I got lost in 2.2, I can't work out how applying the transformation leads to the result. Which is frustrating since it's the only non-trivial line in the proof, lol. Also, after applying the transformation, the author states that "a1(λ1 − λ2)(λ1 − λ3)...(λ1 − λm)v1 = 0" => "a1 = 0". But he never says why we know "λa != -λb for all a, b in 1..m" -- that seems non-obvious to me.

discuss

edflsafoiewq|8 years ago

If v is an eigenvector of T with eigenvalue λ, then (T - bI)v = λv - bv = (λ - b)v. The image is a rescaling of v (and in particular has the same eigenvalue). Therefore

    (T-λ_2) ... (T-λ_m) v_k =
    (T-λ_2) ... (T-λ_(m-1)) (λ_k - λ_m) v_k =
    (T-λ_2) ... (T-λ_(m-2)) (λ_k - λ_(m-1)) (λ_k - λ_m) v_k =
    ... =
    (λ_k-λ_2) ... (λ_k - λ_(m-1)) (λ_k - λ_m) v_k

Now if k is not 1, then the factor (λ_k - λ_k) appears in the above product, so the term drops outs. So the only term left is the v_1 one.
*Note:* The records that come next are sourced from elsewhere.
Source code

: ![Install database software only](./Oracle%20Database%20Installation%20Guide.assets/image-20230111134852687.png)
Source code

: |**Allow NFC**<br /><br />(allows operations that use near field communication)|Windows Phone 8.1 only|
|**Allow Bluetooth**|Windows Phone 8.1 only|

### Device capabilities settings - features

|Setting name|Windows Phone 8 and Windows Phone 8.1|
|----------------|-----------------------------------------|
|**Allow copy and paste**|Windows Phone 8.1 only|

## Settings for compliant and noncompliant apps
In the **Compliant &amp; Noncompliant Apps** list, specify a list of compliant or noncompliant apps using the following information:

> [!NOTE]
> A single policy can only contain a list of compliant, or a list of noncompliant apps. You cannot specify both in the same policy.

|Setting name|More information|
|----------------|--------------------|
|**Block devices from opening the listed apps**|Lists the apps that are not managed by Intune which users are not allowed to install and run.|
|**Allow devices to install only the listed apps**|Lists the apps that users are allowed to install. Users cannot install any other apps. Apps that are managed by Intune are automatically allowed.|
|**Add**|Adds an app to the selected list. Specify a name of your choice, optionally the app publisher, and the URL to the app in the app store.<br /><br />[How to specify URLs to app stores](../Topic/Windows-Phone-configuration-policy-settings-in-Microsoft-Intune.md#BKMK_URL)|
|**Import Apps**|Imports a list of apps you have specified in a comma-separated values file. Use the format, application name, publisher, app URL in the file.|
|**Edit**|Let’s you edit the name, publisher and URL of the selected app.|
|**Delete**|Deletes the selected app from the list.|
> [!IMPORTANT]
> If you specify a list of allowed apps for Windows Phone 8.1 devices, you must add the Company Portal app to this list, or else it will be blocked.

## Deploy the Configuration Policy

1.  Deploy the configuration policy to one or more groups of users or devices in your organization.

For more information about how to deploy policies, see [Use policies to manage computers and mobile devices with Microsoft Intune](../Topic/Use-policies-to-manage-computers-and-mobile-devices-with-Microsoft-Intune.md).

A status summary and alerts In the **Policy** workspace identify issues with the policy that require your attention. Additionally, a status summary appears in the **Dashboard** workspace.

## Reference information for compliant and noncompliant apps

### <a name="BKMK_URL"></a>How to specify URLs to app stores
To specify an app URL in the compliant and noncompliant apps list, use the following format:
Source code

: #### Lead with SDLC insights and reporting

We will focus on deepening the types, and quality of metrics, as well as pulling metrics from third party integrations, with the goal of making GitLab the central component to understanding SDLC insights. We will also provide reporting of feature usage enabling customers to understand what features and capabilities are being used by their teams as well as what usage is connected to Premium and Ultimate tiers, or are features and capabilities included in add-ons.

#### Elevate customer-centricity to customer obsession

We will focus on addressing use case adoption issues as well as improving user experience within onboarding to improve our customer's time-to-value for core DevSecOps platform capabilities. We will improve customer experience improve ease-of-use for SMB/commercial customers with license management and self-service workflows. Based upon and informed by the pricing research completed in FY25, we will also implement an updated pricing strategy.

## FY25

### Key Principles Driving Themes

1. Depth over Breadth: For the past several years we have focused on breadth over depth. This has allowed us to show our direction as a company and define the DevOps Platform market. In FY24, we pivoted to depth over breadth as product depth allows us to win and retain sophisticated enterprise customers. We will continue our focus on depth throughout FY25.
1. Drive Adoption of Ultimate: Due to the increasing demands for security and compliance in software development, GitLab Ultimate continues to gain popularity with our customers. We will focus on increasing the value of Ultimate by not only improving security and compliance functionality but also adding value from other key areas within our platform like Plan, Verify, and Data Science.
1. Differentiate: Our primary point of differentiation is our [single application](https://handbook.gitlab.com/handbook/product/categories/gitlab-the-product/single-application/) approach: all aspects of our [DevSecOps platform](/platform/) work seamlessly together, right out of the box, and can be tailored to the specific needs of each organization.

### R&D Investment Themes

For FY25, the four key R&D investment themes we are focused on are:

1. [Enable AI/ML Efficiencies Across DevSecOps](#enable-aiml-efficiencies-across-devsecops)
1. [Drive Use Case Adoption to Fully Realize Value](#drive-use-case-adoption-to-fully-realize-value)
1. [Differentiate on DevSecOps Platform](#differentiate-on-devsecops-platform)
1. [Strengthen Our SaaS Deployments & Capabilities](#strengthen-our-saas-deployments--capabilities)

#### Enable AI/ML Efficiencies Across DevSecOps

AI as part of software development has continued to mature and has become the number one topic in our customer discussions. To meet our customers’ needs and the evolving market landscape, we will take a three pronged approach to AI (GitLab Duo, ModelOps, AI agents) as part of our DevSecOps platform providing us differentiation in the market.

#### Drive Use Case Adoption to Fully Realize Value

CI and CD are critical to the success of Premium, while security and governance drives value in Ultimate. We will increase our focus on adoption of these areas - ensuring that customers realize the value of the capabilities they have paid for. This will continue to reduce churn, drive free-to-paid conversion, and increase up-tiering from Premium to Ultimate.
The eigenvalues are all distinct by hypothesis: "Non-zero eigenvectors corresponding to distinct eigenvalues...".

T_D_K|8 years ago

Great explanation, thanks.

And the "distinct eigenvalues" part is obvious in hindsight. For some reason my brain thought that we were adding them, not subtracting.